A terceira característica é o conhecimento das características individuais e socioculturais dos alunos, pois a atividade de aprendizagem é, tipicamente, uma atividade do aluno, visando mudanças qualitativas no aluno, no seu desenvolvimento. O conhecimento dos alunos é necessário para a análise dos conteúdos e organização do plano de ensino. É o momento em que o professor formula tarefas de aprendizagem com suficiente atrativo para canalizar os motivos dos alunos para o conteúdo. Esta é a maneira de ligar o conteúdo e o desenvolvimento da personalidade

A quarta característica diz respeito ao conhecimento do papel das práticas socioculturais e institucionais na motivação e aprendizagem dos alunos. Não basta obter o conhecimento teórico e os meios pedagógico-didáticos de melhorar e potencializar a aprendizagem dos alunos, é preciso considerar os contextos concretos em que se dá a formação. Não se pode separar as pessoas que atuam e o mundo social da atividade.

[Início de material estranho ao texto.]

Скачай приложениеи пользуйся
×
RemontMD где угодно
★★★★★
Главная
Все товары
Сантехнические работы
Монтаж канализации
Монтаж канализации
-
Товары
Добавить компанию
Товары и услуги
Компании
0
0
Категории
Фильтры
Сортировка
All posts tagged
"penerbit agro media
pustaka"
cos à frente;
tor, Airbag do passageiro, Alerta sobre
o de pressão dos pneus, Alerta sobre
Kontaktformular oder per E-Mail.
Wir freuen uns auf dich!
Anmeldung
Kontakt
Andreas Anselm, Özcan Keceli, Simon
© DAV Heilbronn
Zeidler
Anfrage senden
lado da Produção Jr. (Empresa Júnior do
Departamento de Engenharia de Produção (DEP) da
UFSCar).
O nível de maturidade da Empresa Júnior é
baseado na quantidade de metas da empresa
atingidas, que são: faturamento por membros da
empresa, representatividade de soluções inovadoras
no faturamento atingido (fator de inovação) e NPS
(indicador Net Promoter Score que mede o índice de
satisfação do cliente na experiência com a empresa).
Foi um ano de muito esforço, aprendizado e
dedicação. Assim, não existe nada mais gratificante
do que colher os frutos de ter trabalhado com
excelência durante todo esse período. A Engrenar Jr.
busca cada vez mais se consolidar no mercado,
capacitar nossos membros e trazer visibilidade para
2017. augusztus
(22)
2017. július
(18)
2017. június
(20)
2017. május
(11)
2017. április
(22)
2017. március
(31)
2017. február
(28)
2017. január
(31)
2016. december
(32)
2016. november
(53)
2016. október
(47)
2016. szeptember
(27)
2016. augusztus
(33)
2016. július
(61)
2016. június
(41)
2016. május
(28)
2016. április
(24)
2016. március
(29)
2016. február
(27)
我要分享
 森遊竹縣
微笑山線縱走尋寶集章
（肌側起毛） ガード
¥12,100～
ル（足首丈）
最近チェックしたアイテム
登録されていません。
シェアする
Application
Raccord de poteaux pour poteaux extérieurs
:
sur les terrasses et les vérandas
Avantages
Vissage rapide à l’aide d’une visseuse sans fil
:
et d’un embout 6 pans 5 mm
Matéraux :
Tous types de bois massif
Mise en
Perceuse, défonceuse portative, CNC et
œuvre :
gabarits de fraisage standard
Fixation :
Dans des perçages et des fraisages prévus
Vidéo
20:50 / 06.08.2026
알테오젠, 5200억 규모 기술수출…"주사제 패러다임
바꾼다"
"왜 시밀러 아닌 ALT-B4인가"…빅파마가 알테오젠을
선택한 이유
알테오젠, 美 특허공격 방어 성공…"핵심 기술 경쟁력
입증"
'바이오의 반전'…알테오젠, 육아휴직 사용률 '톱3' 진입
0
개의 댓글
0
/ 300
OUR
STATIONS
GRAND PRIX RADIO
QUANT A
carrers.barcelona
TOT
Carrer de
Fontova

Permeando estes quatro aspectos da formação de professores, estão as convicções ético-politicas. É preciso que no processo de formação os estudantes vão aprendendo a colocar-se frente à realidade, apropriar-se do momento histórico de modo a pensar historicamente essa realidade e reagir a ela, numa direção emancipadora. A dimensão crítica da atividade profissional permeia todo o processo de formação, já que o processo do conhecimento é histórico, implicando uma cultura crítica em relação aos objetos de conhecimento e à atividade profissional.